## TASK BRIEF
Print the data once more, exactly as given. Drop the pictures.

## DATA SUPPLIED
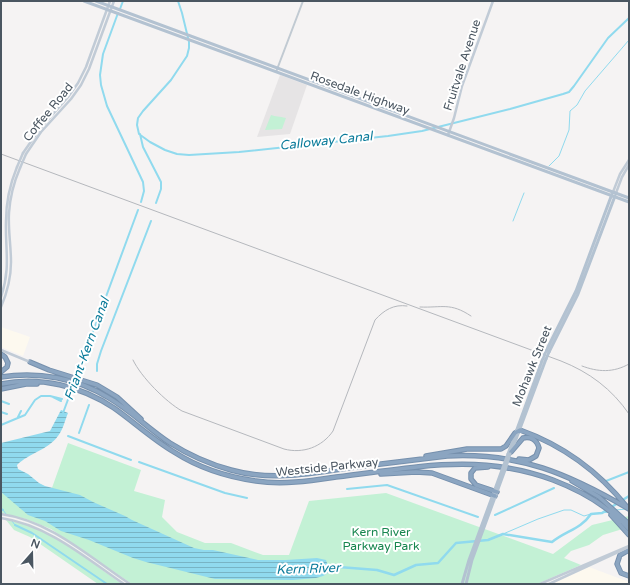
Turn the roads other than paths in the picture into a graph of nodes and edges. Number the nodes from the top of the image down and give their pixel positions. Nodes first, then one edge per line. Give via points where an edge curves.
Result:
1 (84, 1) edge
2 (96, 1) edge
3 (110, 1) edge
4 (114, 1) edge
5 (303, 1) edge
6 (493, 1) edge
7 (111, 9) junction
8 (204, 43) junction
9 (277, 70) junction
10 (310, 82) junction
11 (362, 102) junction
12 (449, 134) junction
13 (629, 160) edge
14 (629, 165) edge
15 (18, 167) junction
16 (614, 194) junction
17 (629, 198) edge
18 (629, 202) edge
19 (592, 248) junction
20 (590, 261) junction
21 (7, 270) junction
22 (8, 287) junction
23 (1, 297) edge
24 (1, 307) edge
25 (1, 350) edge
26 (547, 351) junction
27 (1, 354) edge
28 (30, 362) joint
29 (1, 372) edge
30 (1, 377) edge
31 (70, 379) junction
32 (1, 384) edge
33 (58, 384) junction
34 (1, 388) edge
35 (518, 430) junction
36 (156, 432) junction
37 (510, 453) junction
38 (473, 455) junction
39 (407, 461) junction
40 (534, 465) junction
41 (524, 471) junction
42 (356, 475) junction
43 (495, 494) junction
44 (629, 509) edge
45 (1, 514) edge
46 (1, 518) edge
47 (628, 528) edge
48 (629, 535) edge
49 (629, 548) edge
50 (596, 559) junction
51 (585, 567) junction
52 (574, 569) junction
53 (629, 576) edge
54 (562, 578) junction
55 (465, 579) junction
56 (551, 579) junction
57 (124, 584) edge
58 (130, 584) edge
59 (462, 584) edge
60 (466, 584) edge
61 (540, 584) edge
62 (548, 584) edge

1 - 7 main road, Rosedale Highway
2 - 7 main road, Rosedale Highway
3 - 7 main road, Coffee Road
4 - 7 main road, Coffee Road
5 - 9 street
6 - 12 main road, Fruitvale Avenue via 462,86
7 - 8 main road, Rosedale Highway
7 - 15 main road, Coffee Road, bridge via 81,85 41,132
8 - 9 main road, Rosedale Highway
8 - 9 main road, Rosedale Highway
9 - 10 main road, Rosedale Highway
9 - 10 main road, Rosedale Highway via 293,78
10 - 11 main road, Rosedale Highway
10 - 11 main road, Rosedale Highway
11 - 12 main road, Rosedale Highway
11 - 12 main road, Rosedale Highway via 431,125
12 - 16 main road, Rosedale Highway
13 - 16 main road, Mohawk Street via 620,174
14 - 16 main road, Mohawk Street
15 - 21 main road, Coffee Road via 10,189 6,213
15 - 22 main road, Coffee Road via 10,205 11,262
16 - 17 main road, Rosedale Highway
16 - 18 main road, Rosedale Highway
16 - 19 main road, Mohawk Street
16 - 20 main road, Mohawk Street
19 - 20 main road
19 - 26 main road, Mohawk Street via 576,291
20 - 26 main road, Mohawk Street via 578,294
21 - 22 main road
21 - 23 main road, Coffee Road
22 - 24 main road, Coffee Road
25 - 28 main road
26 - 35 main road, Mohawk Street, bridge
27 - 29 highway via 8,363
28 - 31 highway
30 - 31 highway, Westside Parkway via 34,375
31 - 36 highway, Westside Parkway via 109,398
31 - 36 highway via 97,385 117,397
32 - 33 highway, Westside Parkway via 23,381
33 - 34 highway via 26,384
33 - 42 highway, Westside Parkway via 93,396 183,458 224,474 256,481 282,483
35 - 37 main road, Mohawk Street
35 - 39 highway via 506,446 500,449 463,449
35 - 44 highway via 573,457 594,472
36 - 39 highway, Westside Parkway via 182,450 201,459 233,470 261,475 301,475
37 - 38 highway via 526,438 535,440 539,448 536,456 528,460
37 - 43 main road, Mohawk Street, bridge
38 - 39 highway, Westside Parkway
38 - 40 highway, Westside Parkway via 505,458
40 - 44 highway via 567,476
40 - 47 highway via 568,479 599,497
41 - 42 highway, Westside Parkway via 486,464 458,463
41 - 43 highway via 489,467 474,469 471,476 474,483
41 - 47 highway, Westside Parkway via 580,492
42 - 43 highway via 429,473
43 - 55 main road, Mohawk Street
45 - 58 main road via 27,520 54,532
46 - 57 main road via 26,524 52,535
47 - 48 highway
49 - 50 main road
49 - 51 main road
49 - 53 highway via 620,555 617,564 621,573
50 - 51 main road
50 - 52 main road
51 - 54 main road
52 - 54 main road
52 - 56 main road
54 - 56 main road
54 - 62 main road
55 - 59 main road, Mohawk Street
55 - 60 main road, Mohawk Street
56 - 61 main road

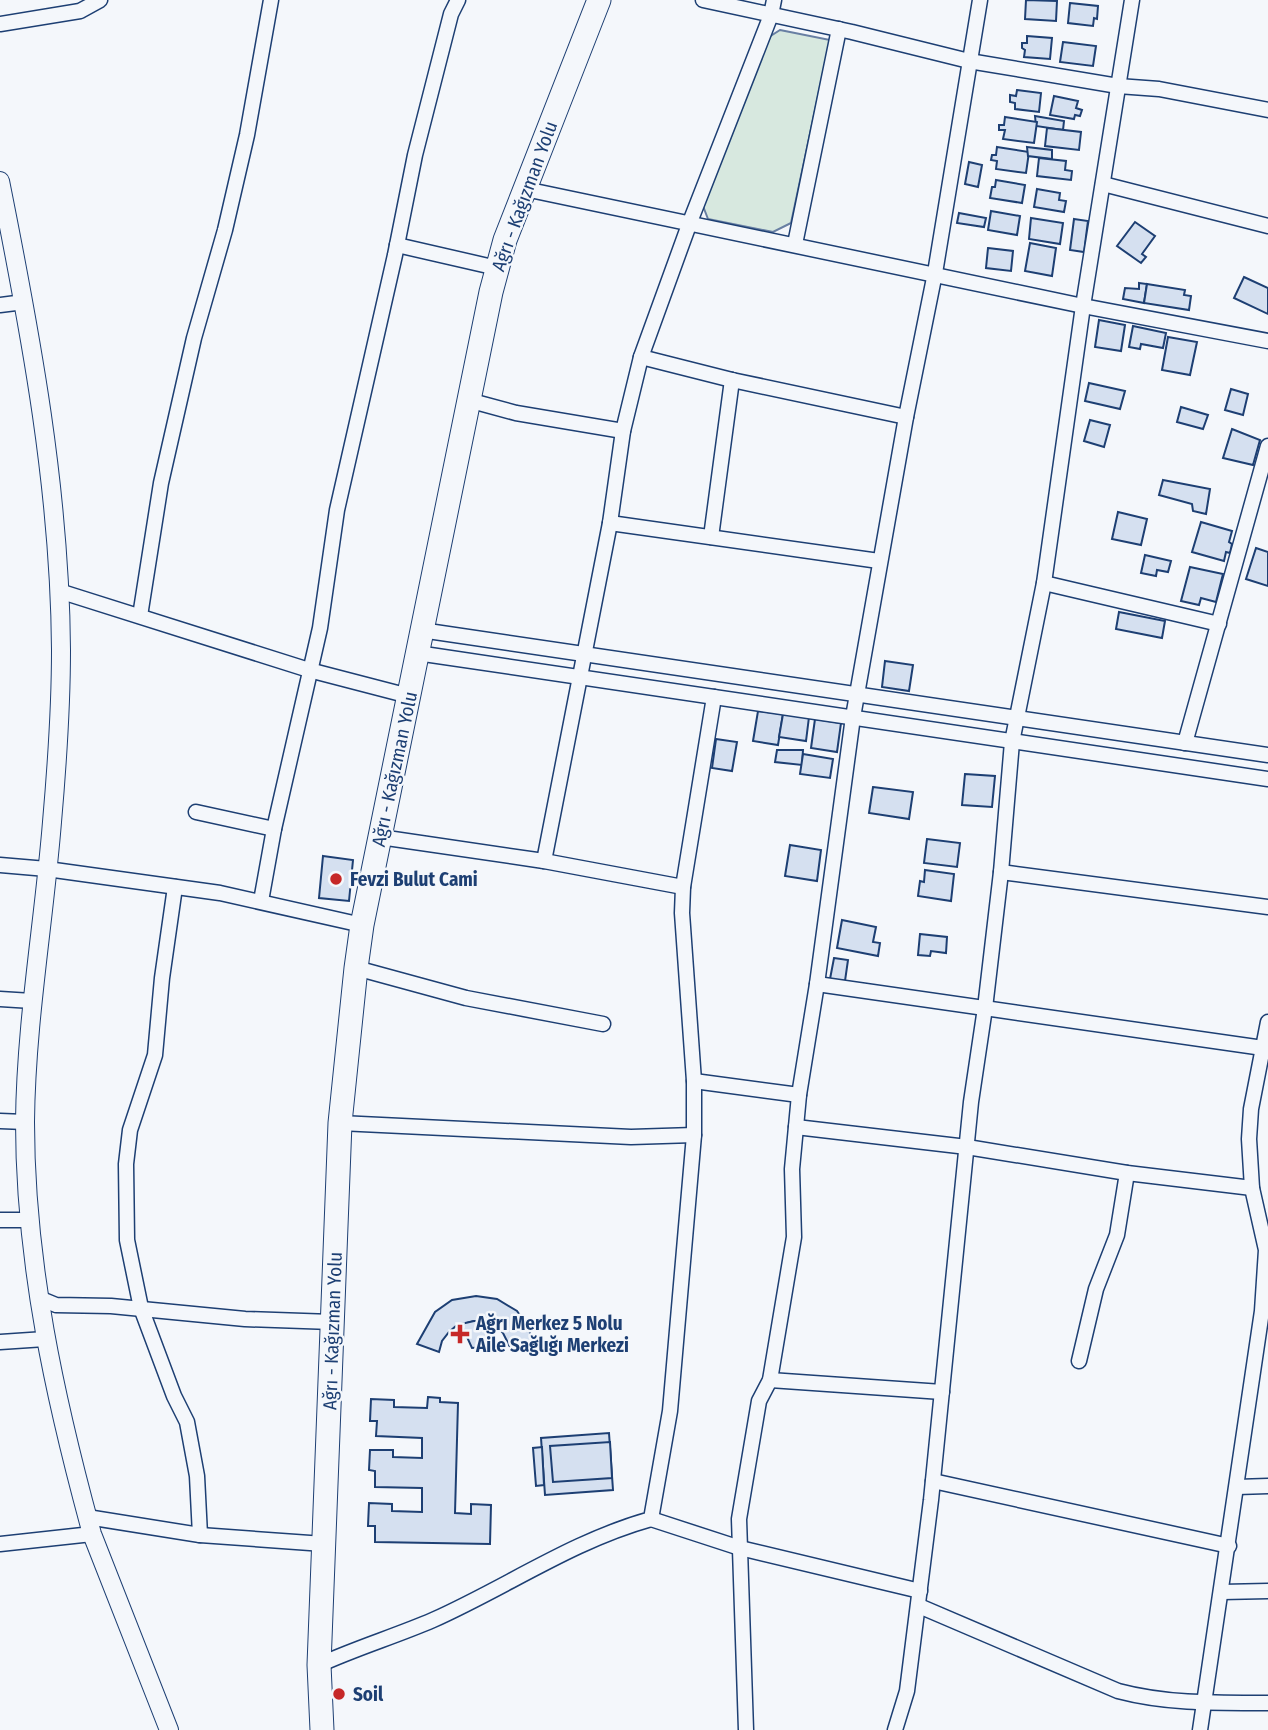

## RESPONSE TO THIS TASK
Turn the roads other than paths in the picture into a graph of nodes and edges. Number the nodes from the top of the image down and give their pixel positions. Nodes first, then one edge per line. Give via points where an edge curves.
Result:
1 (84, 1) edge
2 (96, 1) edge
3 (110, 1) edge
4 (114, 1) edge
5 (303, 1) edge
6 (493, 1) edge
7 (111, 9) junction
8 (204, 43) junction
9 (277, 70) junction
10 (310, 82) junction
11 (362, 102) junction
12 (449, 134) junction
13 (629, 160) edge
14 (629, 165) edge
15 (18, 167) junction
16 (614, 194) junction
17 (629, 198) edge
18 (629, 202) edge
19 (592, 248) junction
20 (590, 261) junction
21 (7, 270) junction
22 (8, 287) junction
23 (1, 297) edge
24 (1, 307) edge
25 (1, 350) edge
26 (547, 351) junction
27 (1, 354) edge
28 (30, 362) joint
29 (1, 372) edge
30 (1, 377) edge
31 (70, 379) junction
32 (1, 384) edge
33 (58, 384) junction
34 (1, 388) edge
35 (518, 430) junction
36 (156, 432) junction
37 (510, 453) junction
38 (473, 455) junction
39 (407, 461) junction
40 (534, 465) junction
41 (524, 471) junction
42 (356, 475) junction
43 (495, 494) junction
44 (629, 509) edge
45 (1, 514) edge
46 (1, 518) edge
47 (628, 528) edge
48 (629, 535) edge
49 (629, 548) edge
50 (596, 559) junction
51 (585, 567) junction
52 (574, 569) junction
53 (629, 576) edge
54 (562, 578) junction
55 (465, 579) junction
56 (551, 579) junction
57 (124, 584) edge
58 (130, 584) edge
59 (462, 584) edge
60 (466, 584) edge
61 (540, 584) edge
62 (548, 584) edge

1 - 7 main road, Rosedale Highway
2 - 7 main road, Rosedale Highway
3 - 7 main road, Coffee Road
4 - 7 main road, Coffee Road
5 - 9 street
6 - 12 main road, Fruitvale Avenue via 462,86
7 - 8 main road, Rosedale Highway
7 - 15 main road, Coffee Road, bridge via 81,85 41,132
8 - 9 main road, Rosedale Highway
8 - 9 main road, Rosedale Highway
9 - 10 main road, Rosedale Highway
9 - 10 main road, Rosedale Highway via 293,78
10 - 11 main road, Rosedale Highway
10 - 11 main road, Rosedale Highway
11 - 12 main road, Rosedale Highway
11 - 12 main road, Rosedale Highway via 431,125
12 - 16 main road, Rosedale Highway
13 - 16 main road, Mohawk Street via 620,174
14 - 16 main road, Mohawk Street
15 - 21 main road, Coffee Road via 10,189 6,213
15 - 22 main road, Coffee Road via 10,205 11,262
16 - 17 main road, Rosedale Highway
16 - 18 main road, Rosedale Highway
16 - 19 main road, Mohawk Street
16 - 20 main road, Mohawk Street
19 - 20 main road
19 - 26 main road, Mohawk Street via 576,291
20 - 26 main road, Mohawk Street via 578,294
21 - 22 main road
21 - 23 main road, Coffee Road
22 - 24 main road, Coffee Road
25 - 28 main road
26 - 35 main road, Mohawk Street, bridge
27 - 29 highway via 8,363
28 - 31 highway
30 - 31 highway, Westside Parkway via 34,375
31 - 36 highway, Westside Parkway via 109,398
31 - 36 highway via 97,385 117,397
32 - 33 highway, Westside Parkway via 23,381
33 - 34 highway via 26,384
33 - 42 highway, Westside Parkway via 93,396 183,458 224,474 256,481 282,483
35 - 37 main road, Mohawk Street
35 - 39 highway via 506,446 500,449 463,449
35 - 44 highway via 573,457 594,472
36 - 39 highway, Westside Parkway via 182,450 201,459 233,470 261,475 301,475
37 - 38 highway via 526,438 535,440 539,448 536,456 528,460
37 - 43 main road, Mohawk Street, bridge
38 - 39 highway, Westside Parkway
38 - 40 highway, Westside Parkway via 505,458
40 - 44 highway via 567,476
40 - 47 highway via 568,479 599,497
41 - 42 highway, Westside Parkway via 486,464 458,463
41 - 43 highway via 489,467 474,469 471,476 474,483
41 - 47 highway, Westside Parkway via 580,492
42 - 43 highway via 429,473
43 - 55 main road, Mohawk Street
45 - 58 main road via 27,520 54,532
46 - 57 main road via 26,524 52,535
47 - 48 highway
49 - 50 main road
49 - 51 main road
49 - 53 highway via 620,555 617,564 621,573
50 - 51 main road
50 - 52 main road
51 - 54 main road
52 - 54 main road
52 - 56 main road
54 - 56 main road
54 - 62 main road
55 - 59 main road, Mohawk Street
55 - 60 main road, Mohawk Street
56 - 61 main road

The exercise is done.